ACTIVITY: Copy out everything in the data from the line containing "(Engl.) Cout." down to the line containing "rtal/taxon/96db830f-f83f-405c-b289-b682f4e91dad", both of those lines included.

Top of RAW DATA

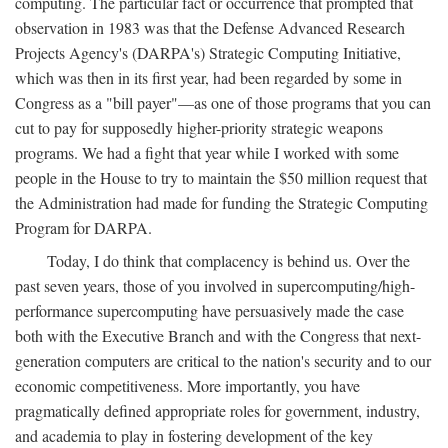
computing. The particular fact or occurrence that prompted that
observation in 1983 was that the Defense Advanced Research
Projects Agency's (DARPA's) Strategic Computing Initiative,
which was then in its first year, had been regarded by some in
Congress as a "bill payer"—as one of those programs that you can
cut to pay for supposedly higher-priority strategic weapons
programs. We had a fight that year while I worked with some
people in the House to try to maintain the $50 million request that
the Administration had made for funding the Strategic Computing
Program for DARPA.
Today, I do think that complacency is behind us. Over the
past seven years, those of you involved in supercomputing/high-
performance supercomputing have persuasively made the case
both with the Executive Branch and with the Congress that next-
generation computers are critical to the nation's security and to our
economic competitiveness. More importantly, you have
pragmatically defined appropriate roles for government, industry,
and academia to play in fostering development of the key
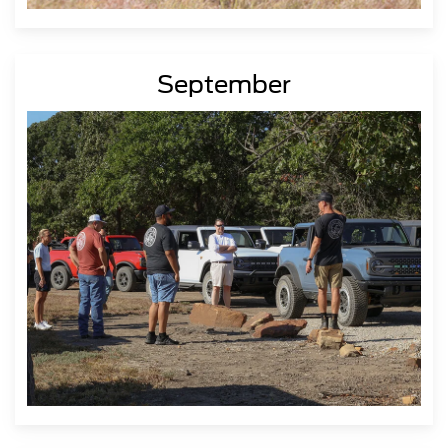
September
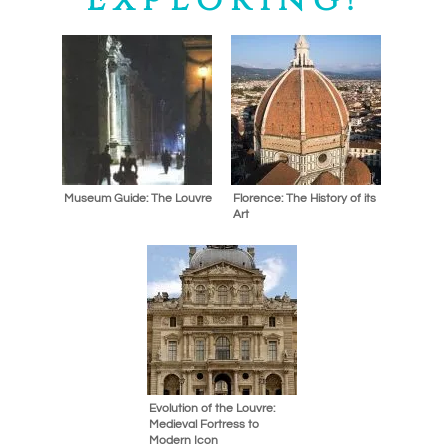
Museum Guide: The Louvre
Florence: The History of its
Art
Evolution of the Louvre:
Medieval Fortress to
Modern Icon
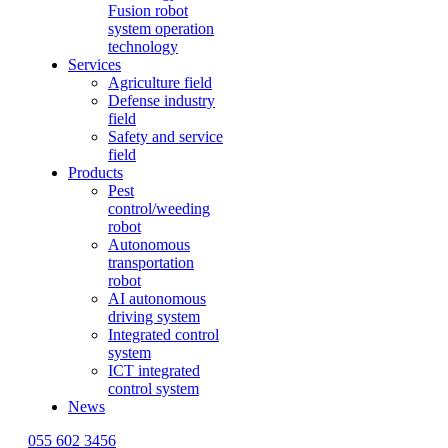
Fusion robot
system operation
technology
Services
Agriculture field
Defense industry
field
Safety and service
field
Products
Pest
control/weeding
robot
Autonomous
transportation
robot
AI autonomous
driving system
Integrated control
system
ICT integrated
control system
News
055 602 3456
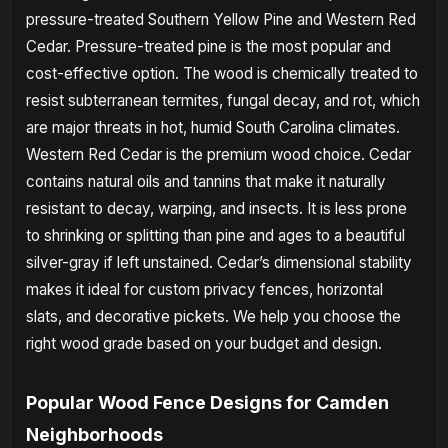
pressure-treated Southern Yellow Pine and Western Red
Cedar. Pressure-treated pine is the most popular and
cost-effective option. The wood is chemically treated to
resist subterranean termites, fungal decay, and rot, which
are major threats in hot, humid South Carolina climates.
Western Red Cedar is the premium wood choice. Cedar
contains natural oils and tannins that make it naturally
resistant to decay, warping, and insects. It is less prone
to shrinking or splitting than pine and ages to a beautiful
silver-gray if left unstained. Cedar’s dimensional stability
makes it ideal for custom privacy fences, horizontal
slats, and decorative pickets. We help you choose the
right wood grade based on your budget and design.
Popular Wood Fence Designs for Camden
Neighborhoods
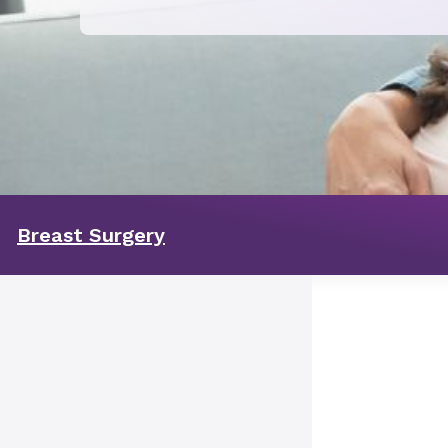
Breast Surgery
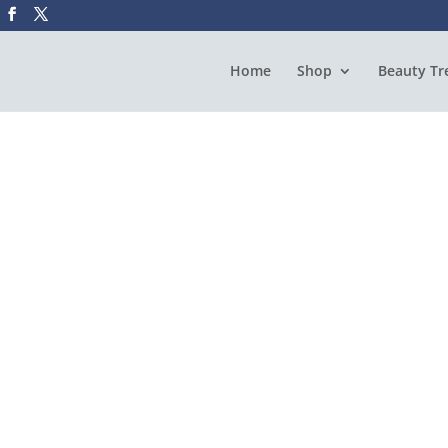
Home
Shop
Beauty Tr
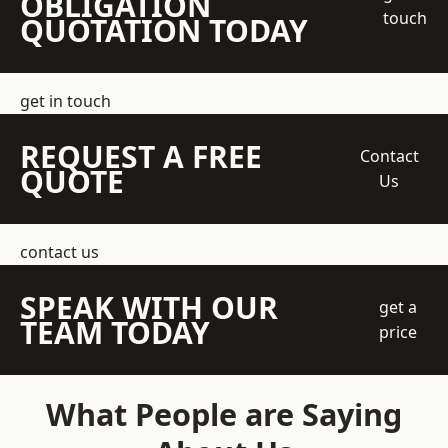
OBLIGATION
touch
QUOTATION TODAY
get in touch
REQUEST A FREE
Contact
QUOTE
Us
contact us
SPEAK WITH OUR
get a
TEAM TODAY
price
What People are Saying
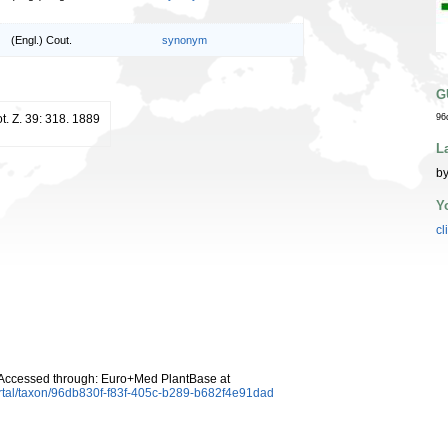
(Engl.) Cout.
synonym
G
ot. Z. 39: 318. 1889
96
L
by
Y
cl
 Accessed through: Euro+Med PlantBase at
rtal/taxon/96db830f-f83f-405c-b289-b682f4e91dad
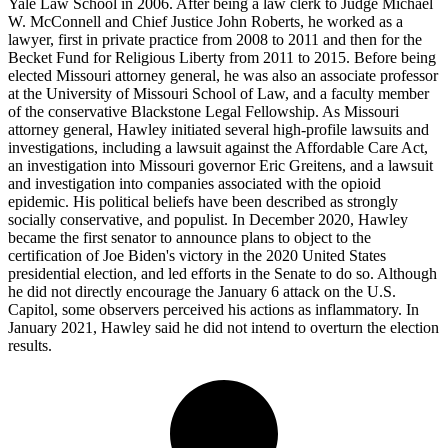
Yale Law School in 2006. After being a law clerk to Judge Michael
W. McConnell and Chief Justice John Roberts, he worked as a
lawyer, first in private practice from 2008 to 2011 and then for the
Becket Fund for Religious Liberty from 2011 to 2015. Before being
elected Missouri attorney general, he was also an associate professor
at the University of Missouri School of Law, and a faculty member
of the conservative Blackstone Legal Fellowship. As Missouri
attorney general, Hawley initiated several high-profile lawsuits and
investigations, including a lawsuit against the Affordable Care Act,
an investigation into Missouri governor Eric Greitens, and a lawsuit
and investigation into companies associated with the opioid
epidemic. His political beliefs have been described as strongly
socially conservative, and populist. In December 2020, Hawley
became the first senator to announce plans to object to the
certification of Joe Biden's victory in the 2020 United States
presidential election, and led efforts in the Senate to do so. Although
he did not directly encourage the January 6 attack on the U.S.
Capitol, some observers perceived his actions as inflammatory. In
January 2021, Hawley said he did not intend to overturn the election
results.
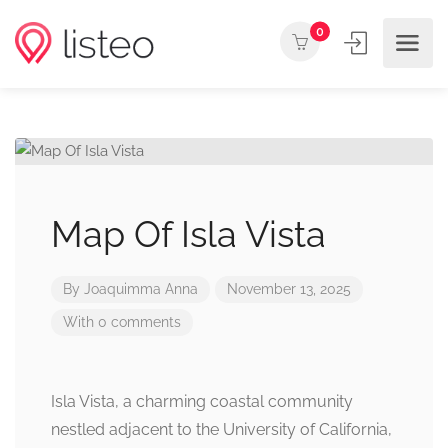
0
Map Of Isla Vista
By
Joaquimma Anna
November 13, 2025
With 0 comments
Isla Vista, a charming coastal community
nestled adjacent to the University of California,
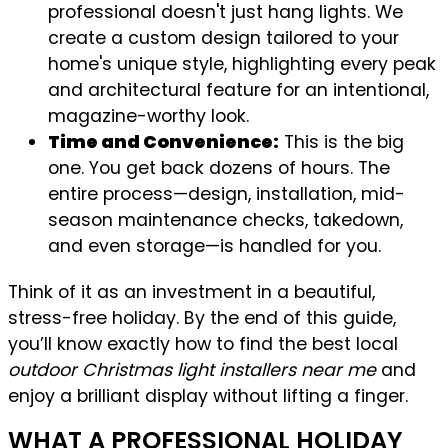
professional doesn't just hang lights. We
create a custom design tailored to your
home's unique style, highlighting every peak
and architectural feature for an intentional,
magazine-worthy look.
Time and Convenience:
This is the big
one. You get back dozens of hours. The
entire process—design, installation, mid-
season maintenance checks, takedown,
and even storage—is handled for you.
Think of it as an investment in a beautiful,
stress-free holiday. By the end of this guide,
you’ll know exactly how to find the best local
outdoor Christmas light installers near me
and
enjoy a brilliant display without lifting a finger.
WHAT A PROFESSIONAL HOLIDAY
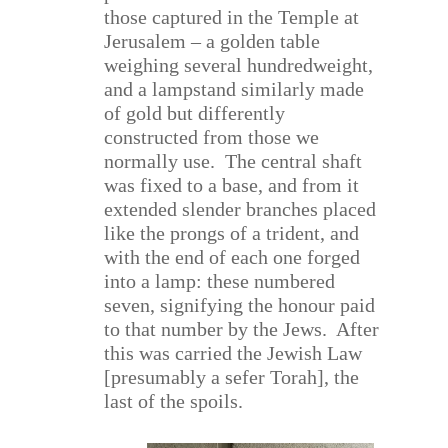
those captured in the Temple at
Jerusalem – a golden table
weighing several hundredweight,
and a lampstand similarly made
of gold but differently
constructed from those we
normally use.
The central shaft
was fixed to a base, and from it
extended slender branches placed
like the prongs of a trident, and
with the end of each one forged
into a lamp: these numbered
seven, signifying the honour paid
to that number by the Jews.
After
this was carried the Jewish Law
[presumably a sefer Torah], the
last of the spoils.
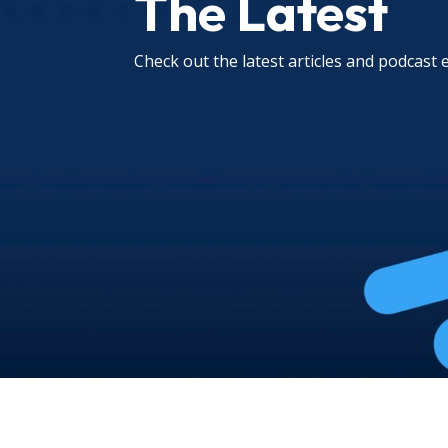
The Latest
Check out the latest articles and podcast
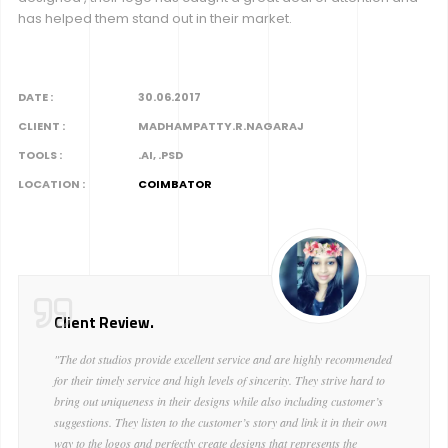
has helped them stand out in their market.
DATE :
30.06.2017
CLIENT :
MADHAMPATTY.R.NAGARAJ
TOOLS :
.AI, .PSD
LOCATION :
COIMBATOR
Client Review.
"The dot studios provide excellent service and are highly recommended
for their timely service and high levels of sincerity. They strive hard to
bring out uniqueness in their designs while also including customer’s
suggestions. They listen to the customer’s story and link it in their own
way to the logos and perfectly create designs that represents the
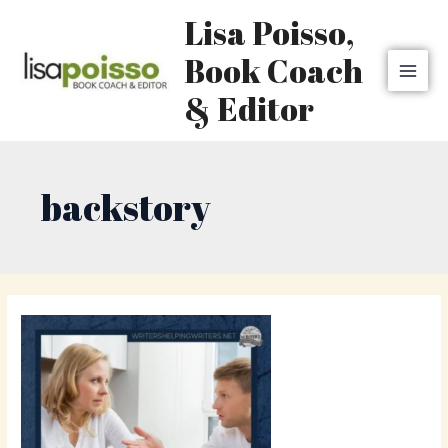
Skip
MAI
Lisa Poisso,
to
MEN
content
Book Coach
& Editor
backstory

Bottom of RAW DATA

ANSWER SECTION:
(Engl.) Cout.
synonym
G
ot. Z. 39: 318. 1889
96
L
by
Y
cl
 Accessed through: Euro+Med PlantBase at
rtal/taxon/96db830f-f83f-405c-b289-b682f4e91dad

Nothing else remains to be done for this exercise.